A TEE wallet can own a smart account exactly like a client wallet can:

Terminal window
curl -X POST https://api.sigilkeys.com/v1/s2s/wallets/{walletID}/smart-accounts \
-H "Authorization: Bearer sk_live_..." \
-d '{"chain": "base"}'

The agent then sends through the smart account — Sigil sponsors the gas under the standard €10 / wallet / month cap. The TEE signs the userOpHash the same way it signs any EIP-191 message.

This combination — TEE-custodied signing + 4337 sponsorship — is the recommended setup for production agent workloads: no key in client memory, no gas-funding chore for operations.

Policies, in 90 seconds

Every signature an agent makes is gated by two layers, stricter side always wins:

  1. Per-agent policy — limits you set at agent or session creation (max_spend_per_tx_native, allowed_chains, allowed_recipients, etc.).
  2. Organisation global rules — limits the org owner sets centrally (blocked_chains, max_native_per_tx_cap, token_mode, etc.). These are the floor; per-agent limits can only narrow them.

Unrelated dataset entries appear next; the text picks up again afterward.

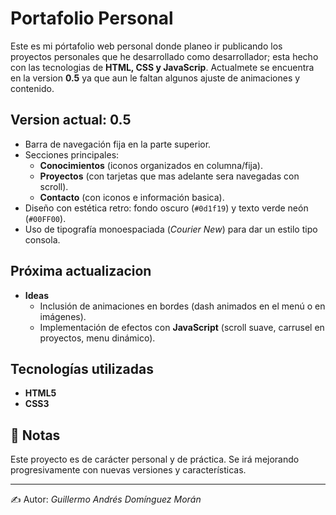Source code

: # Portafolio Personal

Este es mi pórtafolio web personal donde planeo ir publicando los proyectos personales que he desarrollado como desarrollador; esta hecho con las tecnologias de **HTML, CSS y JavaScrip**.
Actualmete se encuentra en la version **0.5** ya que aun le faltan algunos ajuste de animaciones y contenido.

## Version actual: 0.5
- Barra de navegación fija en la parte superior.
- Secciones principales:
  - **Conocimientos** (iconos organizados en columna/fija).
  - **Proyectos** (con tarjetas que mas adelante sera navegadas con scroll).
  - **Contacto** (con iconos e información basica).
- Diseño con estética retro: fondo oscuro (`#0d1f19`) y texto verde neón (`#00FF00`).
- Uso de tipografía monoespaciada (*Courier New*) para dar un estilo tipo consola.

## Próxima actualizacion
- **Ideas** 
  - Inclusión de animaciones en bordes (dash animados en el menú o en imágenes).
  - Implementación de efectos con **JavaScript** (scroll suave, carrusel en proyectos, menu dinámico).

## Tecnologías utilizadas
- **HTML5**
- **CSS3**

## 📌 Notas
Este proyecto es de carácter personal y de práctica. Se irá mejorando progresivamente con nuevas versiones y características.

---
✍️ Autor: *Guillermo Andrés Domínguez Morán*
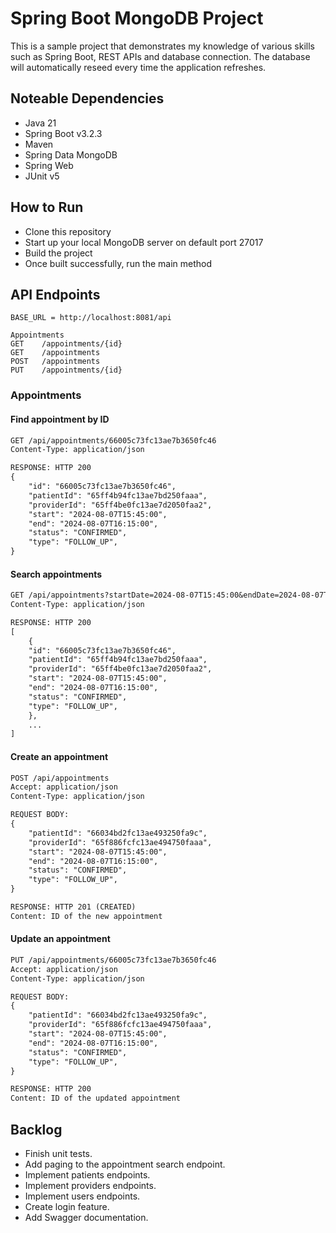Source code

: # Spring Boot MongoDB Project

This is a sample project that demonstrates my knowledge of various skills such as Spring Boot, REST APIs and database connection. The database will automatically reseed every time the application refreshes.

## Noteable Dependencies
* Java 21
* Spring Boot v3.2.3
* Maven
* Spring Data MongoDB
* Spring Web
* JUnit v5

## How to Run
* Clone this repository
* Start up your local MongoDB server on default port 27017
* Build the project
* Once built successfully, run the main method

## API Endpoints
```
BASE_URL = http://localhost:8081/api

Appointments
GET    /appointments/{id}
GET    /appointments
POST   /appointments
PUT    /appointments/{id}
```

### Appointments

#### Find appointment by ID
```dtd
GET /api/appointments/66005c73fc13ae7b3650fc46
Content-Type: application/json

RESPONSE: HTTP 200
{
    "id": "66005c73fc13ae7b3650fc46",
    "patientId": "65ff4b94fc13ae7bd250faaa",
    "providerId": "65ff4be0fc13ae7d2050faa2",
    "start": "2024-08-07T15:45:00",
    "end": "2024-08-07T16:15:00",
    "status": "CONFIRMED",
    "type": "FOLLOW_UP",
}
```

#### Search appointments
```dtd
GET /api/appointments?startDate=2024-08-07T15:45:00&endDate=2024-08-07T16:15:00&providerId=65ff4be0fc13ae7d2050faa2&patientId=65ff4b94fc13ae7bd250faaa
Content-Type: application/json

RESPONSE: HTTP 200
[
    {
    "id": "66005c73fc13ae7b3650fc46",
    "patientId": "65ff4b94fc13ae7bd250faaa",
    "providerId": "65ff4be0fc13ae7d2050faa2",
    "start": "2024-08-07T15:45:00",
    "end": "2024-08-07T16:15:00",
    "status": "CONFIRMED",
    "type": "FOLLOW_UP",
    },
    ...
]
```

#### Create an appointment
```dtd
POST /api/appointments
Accept: application/json
Content-Type: application/json

REQUEST BODY:
{
    "patientId": "66034bd2fc13ae493250fa9c",
    "providerId": "65f886fcfc13ae494750faaa",
    "start": "2024-08-07T15:45:00",
    "end": "2024-08-07T16:15:00",
    "status": "CONFIRMED",
    "type": "FOLLOW_UP",
}

RESPONSE: HTTP 201 (CREATED)
Content: ID of the new appointment
```

#### Update an appointment
```dtd
PUT /api/appointments/66005c73fc13ae7b3650fc46
Accept: application/json
Content-Type: application/json

REQUEST BODY:
{
    "patientId": "66034bd2fc13ae493250fa9c",
    "providerId": "65f886fcfc13ae494750faaa",
    "start": "2024-08-07T15:45:00",
    "end": "2024-08-07T16:15:00",
    "status": "CONFIRMED",
    "type": "FOLLOW_UP",
}

RESPONSE: HTTP 200
Content: ID of the updated appointment
```

## Backlog
* Finish unit tests.
* Add paging to the appointment search endpoint.
* Implement patients endpoints.
* Implement providers endpoints.
* Implement users endpoints.
* Create login feature.
* Add Swagger documentation.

A widening operation that contradicts the org rules is silently bounded by the org rules — not an error, just clipped to the stricter limit.

For the full data model, evaluation order, error codes, and a worked example, see Policies.

How A2A delegation interacts with wallets

When one Sigil agent delegates to another (e.g. Orchestrator → Compliance), the child agent runs against its own wallet and policies — not the parent’s. The runner spawns a child run with parent_run_id set, the parent pauses with status=awaiting_delegate, and the child’s terminal state triggers the parent’s resume.

For external A2A callers (other vendors’ agents calling yours), the session token is the standard as_live_… flow with the same policy gating.

See Architecture for the A2A primitives, and Pause and resume for the run-state machine.

What the portal shows you

Every signing attempt — allowed or rejected — produces an event. The portal renders them at:

  • /v1/orgs/{orgID}/agents/{agentID}/runs/{runID}/events for autonomous agents.
  • /v1/orgs/{orgID}/agent-sessions/{sessionID}/events for as_live_… sessions.

Both surfaces show the chain, target, value, and (for rejections) the policy reason code. Operations is your visibility into what an agent actually tried to do, not what its prompt asked for.